» QUESTIONS ON THE MATERIAL
1. According to the MVCContrib grid discussion, how long does information stored in TempData persist?
2. Extend the MVCContrib grid discussion past its final sentence.

» GIVEN PASSAGE
++++++++++++++++++++

The contents of my MVCContrib grid come from the Model on a strongly typed View. When a post is made, the contents of the grid are not in the model object when it returns to the controller. I can see that this is because the grid renders as just a table with text in cells. Is there something I can do so that when the post occurs, the list data I sent down to the grid comes back in the post?

+1  A: 

You can use TempData to persist this information server side. The information in TempData will persist for one request. I do not really like this option however.

Can you not repopulate your model from the db? If the user is not changing the information why do you need to post back all the same unchanged information? Just grab it again from where you got it before.

redsquare
You're right. That is an option. It just seemed to me that I ought to be able to at least get the model back in the state I sent it. But then that's what a form submit is for, and mvccontrib doesn't render "form" controls....
jlembke
A: 

If you want to recreate the model as it was serialised into the grid, you will have to embed correctly named form elements within the grid ( or maybe outside the grid ) and within the same form as the one containing the button that is posting back to the action where you want your Model recreated.

++++++++++++++++++++

(Records from a data collection)
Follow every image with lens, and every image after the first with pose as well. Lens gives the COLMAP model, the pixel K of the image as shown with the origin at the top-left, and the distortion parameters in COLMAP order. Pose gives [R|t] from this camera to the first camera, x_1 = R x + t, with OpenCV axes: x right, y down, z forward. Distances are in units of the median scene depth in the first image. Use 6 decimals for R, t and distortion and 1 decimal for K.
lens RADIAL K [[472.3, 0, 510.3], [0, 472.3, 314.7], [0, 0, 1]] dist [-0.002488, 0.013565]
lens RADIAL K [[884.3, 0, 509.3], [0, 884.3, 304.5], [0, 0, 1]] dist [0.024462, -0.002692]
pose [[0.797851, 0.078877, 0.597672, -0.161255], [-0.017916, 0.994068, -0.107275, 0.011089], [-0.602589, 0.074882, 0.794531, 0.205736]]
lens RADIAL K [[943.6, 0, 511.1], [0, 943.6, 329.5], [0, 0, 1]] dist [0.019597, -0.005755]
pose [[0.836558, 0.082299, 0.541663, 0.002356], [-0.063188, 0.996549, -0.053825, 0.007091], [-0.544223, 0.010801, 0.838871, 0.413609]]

++++++++++++++++++++

» EXPECTED RESULTS
1. For one request.

2.
While this is doable, you are essentially recreating __VIEWSTATE, and that defeats much of the joy of working with MVC ( read "it's an ugly hack and you should uninstall your IDE for even thinking it").

It is hard to point you in the right direction without having a better understanding of the scenario you are trying to solve. The usual workflow in these situations is get the model

  1. generate the page
  2. record any changes to the model in a form on the page
  3. submit the changes to an action
  4. get the model again
  5. use TryUpdate to persist the changes from the post into the model

If you are suffering performance issues ( you have proved you've got a perf problem right? You aren't optimising prematurely?), address them where they occur ( i.e. caching in your data access ), rather than bending MVC in ways it really shouldn't be.